In a region starved for water, Pacific Grove has been using drinking water on its public golf course. That practice ends today.
Pacific Grove’s only municipal golf course sits just steps from the ocean. Across the street is a cemetery. It’s also run by the city. For decades, the lawns in both have been kept green with potable water. This week the city switches to recycled water.
“Today is about the replacement of a resource with something sustainable,” Pacific Grove City Manager Ben Harvey says.
City officials and project leaders celebrated the opening of a new treatment facility located right near the golf course and cemetery. They held a ribbon cutting Wednesday.

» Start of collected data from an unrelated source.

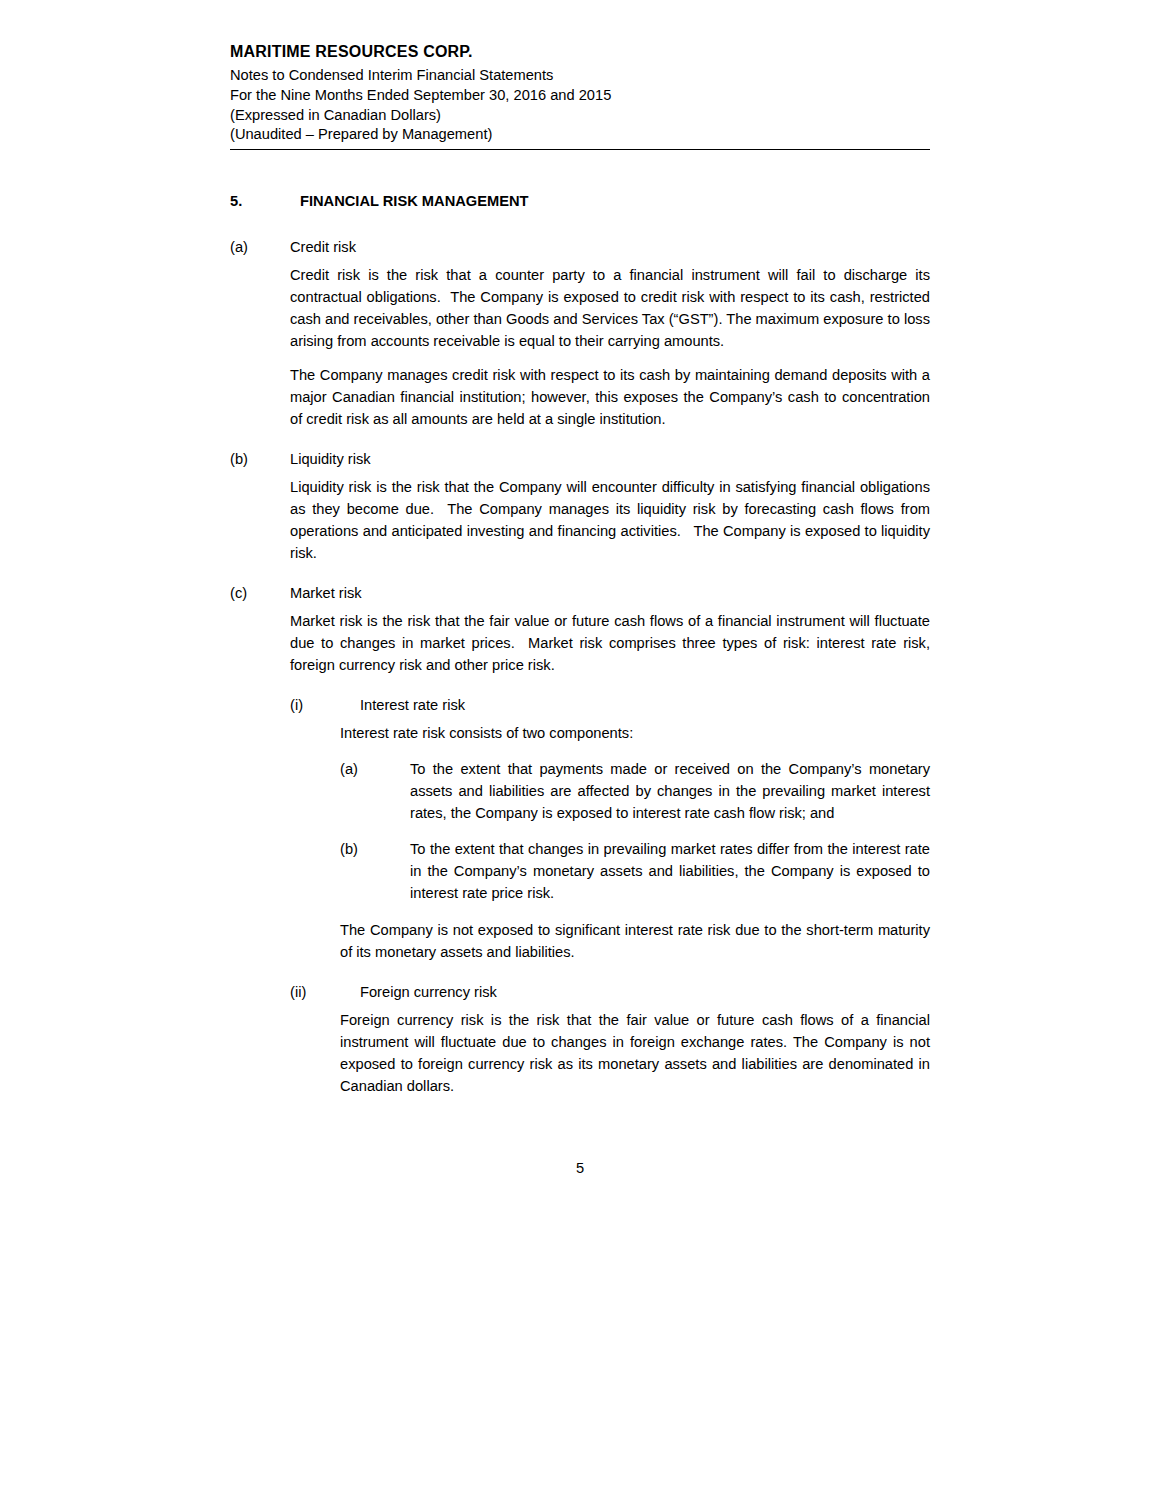MARITIME RESOURCES CORP.
Notes to Condensed Interim Financial Statements
For the Nine Months Ended September 30, 2016 and 2015
(Expressed in Canadian Dollars)
(Unaudited – Prepared by Management)
5. FINANCIAL RISK MANAGEMENT
(a) Credit risk
Credit risk is the risk that a counter party to a financial instrument will fail to discharge its contractual obligations. The Company is exposed to credit risk with respect to its cash, restricted cash and receivables, other than Goods and Services Tax (“GST”). The maximum exposure to loss arising from accounts receivable is equal to their carrying amounts.
The Company manages credit risk with respect to its cash by maintaining demand deposits with a major Canadian financial institution; however, this exposes the Company’s cash to concentration of credit risk as all amounts are held at a single institution.
(b) Liquidity risk
Liquidity risk is the risk that the Company will encounter difficulty in satisfying financial obligations as they become due. The Company manages its liquidity risk by forecasting cash flows from operations and anticipated investing and financing activities. The Company is exposed to liquidity risk.
(c) Market risk
Market risk is the risk that the fair value or future cash flows of a financial instrument will fluctuate due to changes in market prices. Market risk comprises three types of risk: interest rate risk, foreign currency risk and other price risk.
(i) Interest rate risk
Interest rate risk consists of two components:
(a) To the extent that payments made or received on the Company’s monetary assets and liabilities are affected by changes in the prevailing market interest rates, the Company is exposed to interest rate cash flow risk; and
(b) To the extent that changes in prevailing market rates differ from the interest rate in the Company’s monetary assets and liabilities, the Company is exposed to interest rate price risk.
The Company is not exposed to significant interest rate risk due to the short-term maturity of its monetary assets and liabilities.
(ii) Foreign currency risk
Foreign currency risk is the risk that the fair value or future cash flows of a financial instrument will fluctuate due to changes in foreign exchange rates. The Company is not exposed to foreign currency risk as its monetary assets and liabilities are denominated in Canadian dollars.
5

The facility, built and operated by PERC Water, diverts and treats raw sewage and storm water. The reclaimed water is stored in two existing tanks.
The nearly $8 million project has been in the works for seven years. The plant is part of a larger effort to help private water provider California American Water reduce its reliance on the Carmel River.
Pacific Grove Mayor Bill Kampe says the new plant is also like an insurance policy for the golf course.
“During drought conditions the state always has the possibility of shutting down the use of potable water for outdoor landscape use. And that would basically shut the course down. And leave a lot of damage that would be hard to correct. So the golf course is a very important asset in the city and we want to make sure it stays in good shape,” Mayor Kampe says.
The plant will also provide toilet flushing water for two public restrooms. The amount of recycled water it produces is equal to the average yearly consumption of 317 households.